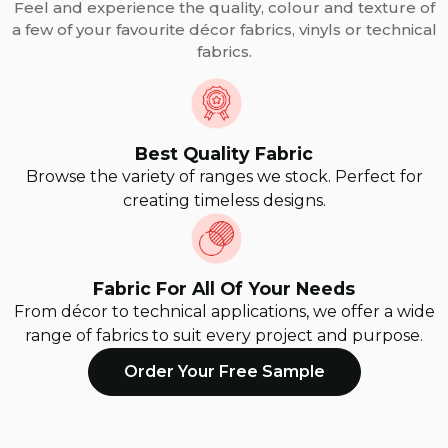
Feel and experience the quality, colour and texture of
a few of your favourite décor fabrics, vinyls or technical
fabrics.
Best Quality Fabric
Browse the variety of ranges we stock. Perfect for
creating timeless designs.
Fabric For All Of Your Needs
From décor to technical applications, we offer a wide
range of fabrics to suit every project and purpose.
Order Your Free Sample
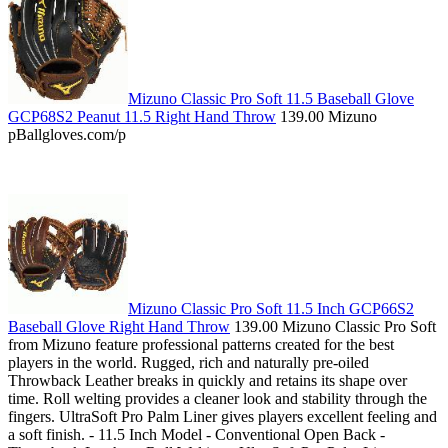
Mizuno Classic Pro Soft 11.5 Baseball Glove
GCP68S2 Peanut 11.5 Right Hand Throw
139.00 Mizuno
pBallgloves.com/p
Mizuno Classic Pro Soft 11.5 Inch GCP66S2
Baseball Glove Right Hand Throw
139.00 Mizuno Classic Pro Soft
from Mizuno feature professional patterns created for the best
players in the world. Rugged, rich and naturally pre-oiled
Throwback Leather breaks in quickly and retains its shape over
time. Roll welting provides a cleaner look and stability through the
fingers. UltraSoft Pro Palm Liner gives players excellent feeling and
a soft finish. - 11.5 Inch Model - Conventional Open Back -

◆ ◆ ◆ ◆

_Directive_:
Among the lines of the data above, some may hold the word "Classic"; report how many, as a single number.

_Your response_:
3